Thales und DCN
Die europäische Rüstungsindustrie rückt zusammen

Der Rüstungselektronik-Konzern Thales ist nach Presseinformationen mit 25 Prozent bei der französischen Kriegswerft DCN einsteigen. Das könnte der Anfang gleich mehrerer Fusionen in der Rüstungsbranche sein.

HB PARIS. Thales werde dabei seine Werftsparte Thales Naval und den Anteil am Fregattenbauer Armaris mit DCN verschmelzen, schreibt das französische Finanzblatt „La Tribune“ (Donnerstagausgabe). DCN stellt Kampfschiffe bis hin zur Klasse der Flugzeugträger her.

Wegen der Angst der DCN-Gewerkschaften vor einer Privatisierung begrenzt der Staat dem Bericht zufolge den Thales-Anteil aber auf ein Viertel. Dafür dürfe Thales, an dem der Staat noch 31 Prozent hält, DCN voll konsolidieren, wodurch die Übernahme finanziell neutral sei. Die 1,2 Mrd. Euro in der DCN-Kasse flössen zudem nicht in die Bewertung des Thales-Konzerns ein, der von Analysten auf 5 Mrd. Euro taxiert wird. Ein Zusammenschluss von Thales und DCN gilt in Paris als Vorspiel für eine Fusion mit deutschen Werftkonzernen.

Thales hat erfolglos um die Bremer Atlas Elektronik gebuhlt. Das Unternehmen ist ein Spezialist für Marine-Elektronik und gehört zu 100 Prozent der britischen BAE Systems, die Atlas verkaufen will. Interessenten sind neben Thales auch Thyssen-Krupp Marine Systems (TKMS) und EADS. Die Bundesregierung hatte angedeutet, dass Atlas Elektronik als Ausrüster der deutschen U-Boote in deutscher Hand bleiben solle; im Falle eines Aufkaufs durch die französische Thales wurde ein Veto erwartet.

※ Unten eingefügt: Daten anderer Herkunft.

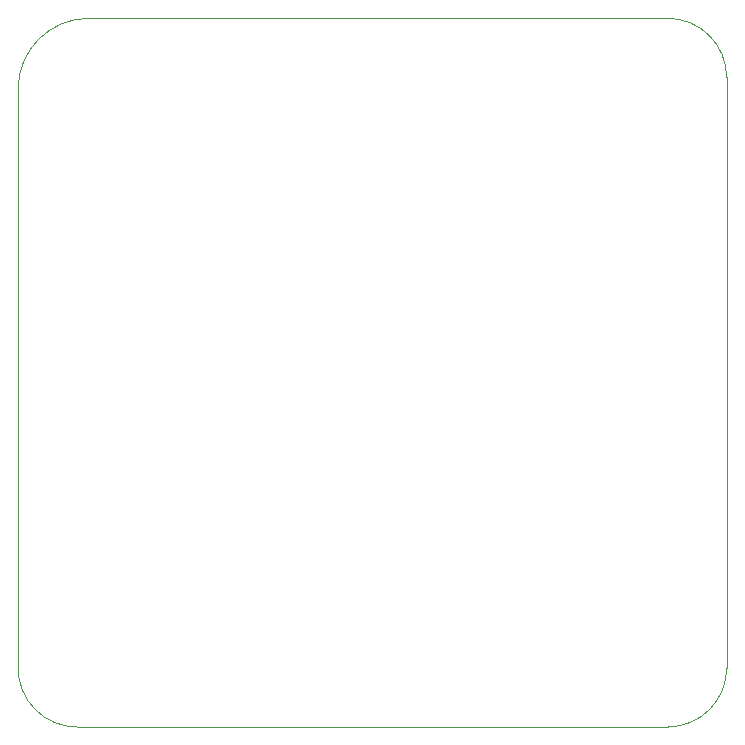
<source format=gbr>
%TF.GenerationSoftware,KiCad,Pcbnew,5.1.12-5.1.12*%
%TF.CreationDate,2022-01-03T06:20:25+08:00*%
%TF.ProjectId,esp32s2-openffb,65737033-3273-4322-9d6f-70656e666662,rev?*%
%TF.SameCoordinates,Original*%
%TF.FileFunction,Profile,NP*%
%FSLAX46Y46*%
G04 Gerber Fmt 4.6, Leading zero omitted, Abs format (unit mm)*
G04 Created by KiCad (PCBNEW 5.1.12-5.1.12) date 2022-01-03 06:20:25*
%MOMM*%
%LPD*%
G01*
G04 APERTURE LIST*
%TA.AperFunction,Profile*%
%ADD10C,0.050000*%
%TD*%
G04 APERTURE END LIST*
D10*
X60000000Y5000000D02*
G75*
G02*
X55000000Y0I-5000000J0D01*
G01*
X5000000Y0D02*
G75*
G02*
X0Y5000000I0J5000000D01*
G01*
X0Y54000000D02*
G75*
G02*
X6000000Y60000000I6000000J0D01*
G01*
X55000000Y60000000D02*
G75*
G02*
X60000000Y55000000I0J-5000000D01*
G01*
X0Y54000000D02*
X0Y5000000D01*
X55000000Y60000000D02*
X6000000Y60000000D01*
X60000000Y5000000D02*
X60000000Y55000000D01*
X5000000Y0D02*
X55000000Y0D01*
M02*

</source>
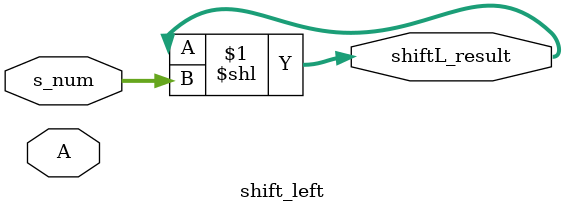
<source format=v>
module shift_left(input [31:0] A, s_num,
                  output [31:0] shiftL_result);

    assign shiftL_result[31:0] = shiftL_result << s_num;         //shifts left n amount of times
endmodule
</source>
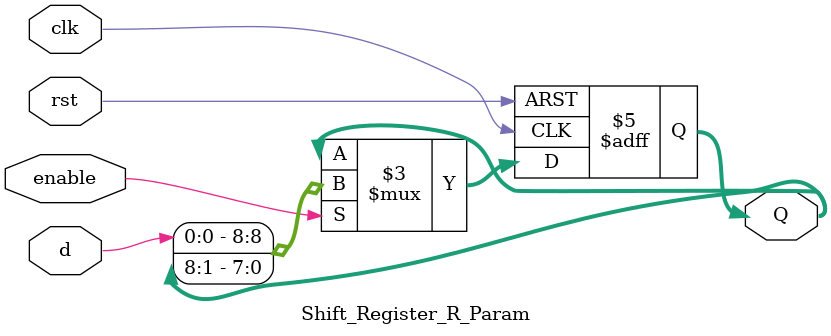
<source format=sv>

module Shift_Register_R_Param #(parameter DATA_WIDTH = 9) (
    //Inputs
    input                   clk,
    input                   rst,
    input                   enable,
    input                   d,
    //Outputs
    output reg [DATA_WIDTH-1:0]  Q
);

    always @(posedge clk, negedge rst) begin
        if (~rst)
            Q <= {DATA_WIDTH{1'b0}};
        else
            if (enable)
                Q <= {d,Q[DATA_WIDTH-1:1]};
    end

endmodule

</source>
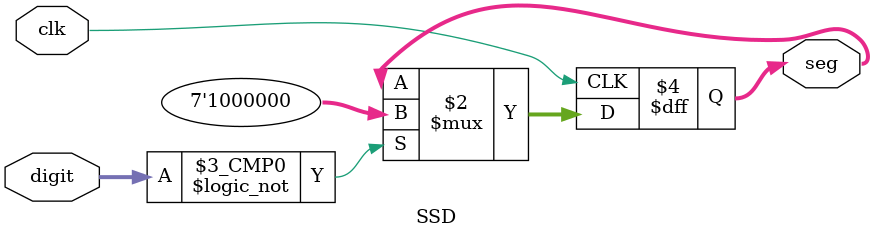
<source format=v>
`timescale 1ns/1ps
module SSD (input clk, input [3:0] digit,  output reg [6:0] seg);
	always @ (posedge clk)
		case (digit)
			0: seg<=7'b1000000; //gfedcba
		endcase
endmodule

</source>
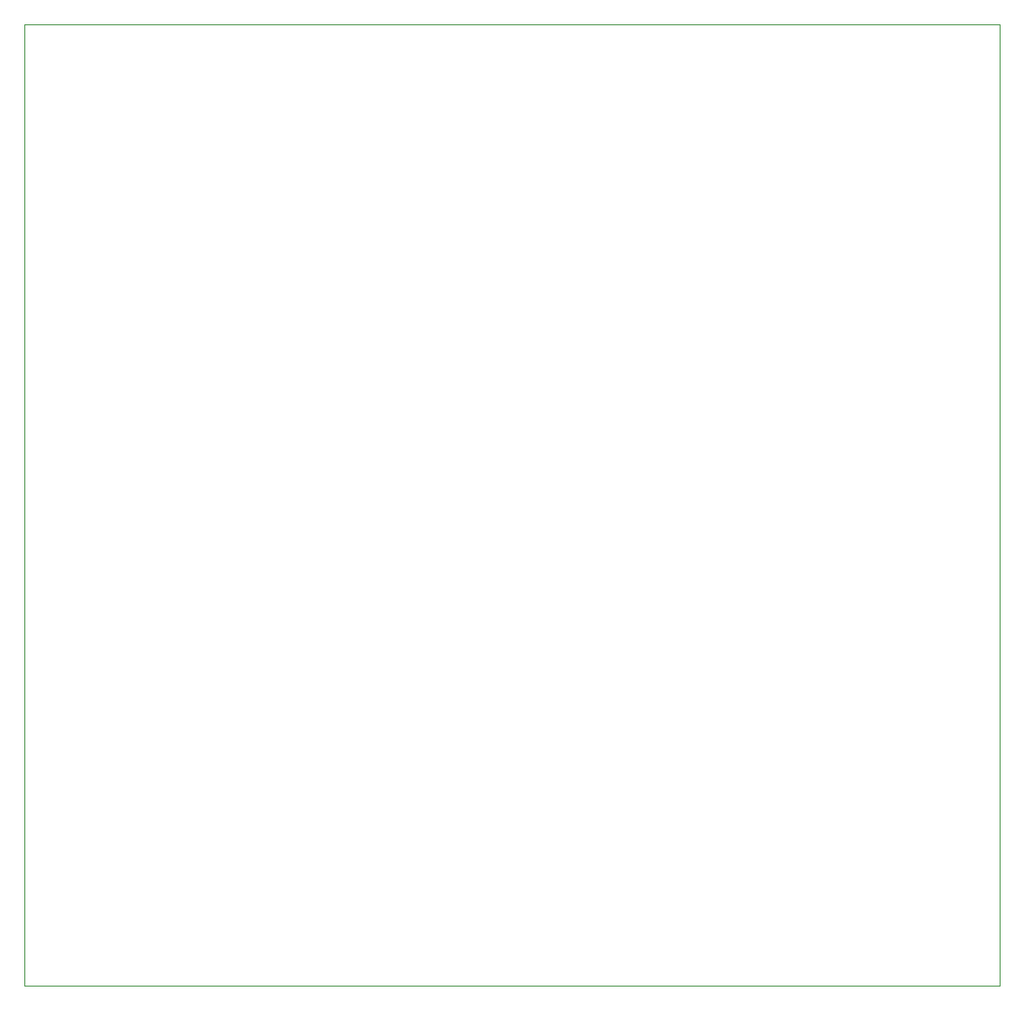
<source format=gbr>
%TF.GenerationSoftware,KiCad,Pcbnew,9.0.0*%
%TF.CreationDate,2025-03-19T20:57:18-07:00*%
%TF.ProjectId,deflection_board_2,6465666c-6563-4746-996f-6e5f626f6172,rev?*%
%TF.SameCoordinates,Original*%
%TF.FileFunction,Profile,NP*%
%FSLAX46Y46*%
G04 Gerber Fmt 4.6, Leading zero omitted, Abs format (unit mm)*
G04 Created by KiCad (PCBNEW 9.0.0) date 2025-03-19 20:57:18*
%MOMM*%
%LPD*%
G01*
G04 APERTURE LIST*
%TA.AperFunction,Profile*%
%ADD10C,0.050000*%
%TD*%
G04 APERTURE END LIST*
D10*
X135500000Y-64750000D02*
X227000000Y-64750000D01*
X227000000Y-155000000D01*
X135500000Y-155000000D01*
X135500000Y-64750000D01*
M02*

</source>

Thales ist selbst im Visier des Flugtechnikkonzerns EADS sowie des französischen Telekomausrüsters und Elektronikkonzerns Alcatel, der bereits mit 9,5 Prozent größter Privataktionär ist. Der französische Panzerbauer GIAT strebt seinerseits eine Fusion mit Thales oder EADS an. Gegen Rüstungsriesen wie General Electric oder BAE Systems könne das Unternehmen mit 600 Mill. Umsatz nicht überleben, erklärte GIAT-Konzernchef Luc Vigneron dem „Figaro“ (Donnerstag). „Wir müssen gegen sie eine Gruppe bilden, die genauso viel wiegt. Eine Möglichkeit wäre eine deutsch-französische Allianz.“ Zuvor müssten sich aber in Deutschland die Panzerbauer Krauss-Maffei-Wegmann und Rheinmetall zusammenschließen. Mit Krauss-Maffei-Wegmann arbeitet GIAT bereits bei der Entwicklung eines deutsch-französischen Panzers von 15 bis 20 Tonnen zusammen.